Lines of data
──────────

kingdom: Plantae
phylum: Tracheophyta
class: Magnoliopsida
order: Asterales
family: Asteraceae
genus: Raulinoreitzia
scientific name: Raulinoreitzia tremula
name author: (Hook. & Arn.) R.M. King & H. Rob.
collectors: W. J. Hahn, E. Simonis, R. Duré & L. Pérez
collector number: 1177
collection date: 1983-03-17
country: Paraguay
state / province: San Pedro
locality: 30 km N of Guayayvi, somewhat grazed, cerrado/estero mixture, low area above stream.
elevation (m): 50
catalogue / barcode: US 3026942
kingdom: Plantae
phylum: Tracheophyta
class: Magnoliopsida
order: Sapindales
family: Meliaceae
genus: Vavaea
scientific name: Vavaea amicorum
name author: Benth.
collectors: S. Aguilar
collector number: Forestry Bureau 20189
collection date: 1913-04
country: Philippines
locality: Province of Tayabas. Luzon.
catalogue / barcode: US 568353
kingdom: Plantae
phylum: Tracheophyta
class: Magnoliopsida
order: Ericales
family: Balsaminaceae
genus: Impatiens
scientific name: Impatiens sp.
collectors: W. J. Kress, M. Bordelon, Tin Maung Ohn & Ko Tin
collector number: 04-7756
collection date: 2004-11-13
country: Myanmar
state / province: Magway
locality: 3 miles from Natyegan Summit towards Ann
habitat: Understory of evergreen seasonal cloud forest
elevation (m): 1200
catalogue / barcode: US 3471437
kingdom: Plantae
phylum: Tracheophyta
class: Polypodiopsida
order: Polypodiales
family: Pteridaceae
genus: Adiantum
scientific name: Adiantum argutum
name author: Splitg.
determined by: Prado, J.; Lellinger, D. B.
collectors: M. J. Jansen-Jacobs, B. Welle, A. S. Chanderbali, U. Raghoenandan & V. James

──────────

Your goal: Please render every line of the material above as a Markdown table with the columns "Row" and "Line", numbering the rows and leaving out any blank lines.

Exercise solution:
| Row | Line |
|---|---|
| 1 | kingdom: Plantae |
| 2 | phylum: Tracheophyta |
| 3 | class: Magnoliopsida |
| 4 | order: Asterales |
| 5 | family: Asteraceae |
| 6 | genus: Raulinoreitzia |
| 7 | scientific name: Raulinoreitzia tremula |
| 8 | name author: (Hook. & Arn.) R.M. King & H. Rob. |
| 9 | collectors: W. J. Hahn, E. Simonis, R. Duré & L. Pérez |
| 10 | collector number: 1177 |
| 11 | collection date: 1983-03-17 |
| 12 | country: Paraguay |
| 13 | state / province: San Pedro |
| 14 | locality: 30 km N of Guayayvi, somewhat grazed, cerrado/estero mixture, low area above stream. |
| 15 | elevation (m): 50 |
| 16 | catalogue / barcode: US 3026942 |
| 17 | kingdom: Plantae |
| 18 | phylum: Tracheophyta |
| 19 | class: Magnoliopsida |
| 20 | order: Sapindales |
| 21 | family: Meliaceae |
| 22 | genus: Vavaea |
| 23 | scientific name: Vavaea amicorum |
| 24 | name author: Benth. |
| 25 | collectors: S. Aguilar |
| 26 | collector number: Forestry Bureau 20189 |
| 27 | collection date: 1913-04 |
| 28 | country: Philippines |
| 29 | locality: Province of Tayabas. Luzon. |
| 30 | catalogue / barcode: US 568353 |
| 31 | kingdom: Plantae |
| 32 | phylum: Tracheophyta |
| 33 | class: Magnoliopsida |
| 34 | order: Ericales |
| 35 | family: Balsaminaceae |
| 36 | genus: Impatiens |
| 37 | scientific name: Impatiens sp. |
| 38 | collectors: W. J. Kress, M. Bordelon, Tin Maung Ohn & Ko Tin |
| 39 | collector number: 04-7756 |
| 40 | collection date: 2004-11-13 |
| 41 | country: Myanmar |
| 42 | state / province: Magway |
| 43 | locality: 3 miles from Natyegan Summit towards Ann |
| 44 | habitat: Understory of evergreen seasonal cloud forest |
| 45 | elevation (m): 1200 |
| 46 | catalogue / barcode: US 3471437 |
| 47 | kingdom: Plantae |
| 48 | phylum: Tracheophyta |
| 49 | class: Polypodiopsida |
| 50 | order: Polypodiales |
| 51 | family: Pteridaceae |
| 52 | genus: Adiantum |
| 53 | scientific name: Adiantum argutum |
| 54 | name author: Splitg. |
| 55 | determined by: Prado, J.; Lellinger, D. B. |
| 56 | collectors: M. J. Jansen-Jacobs, B. Welle, A. S. Chanderbali, U. Raghoenandan & V. James |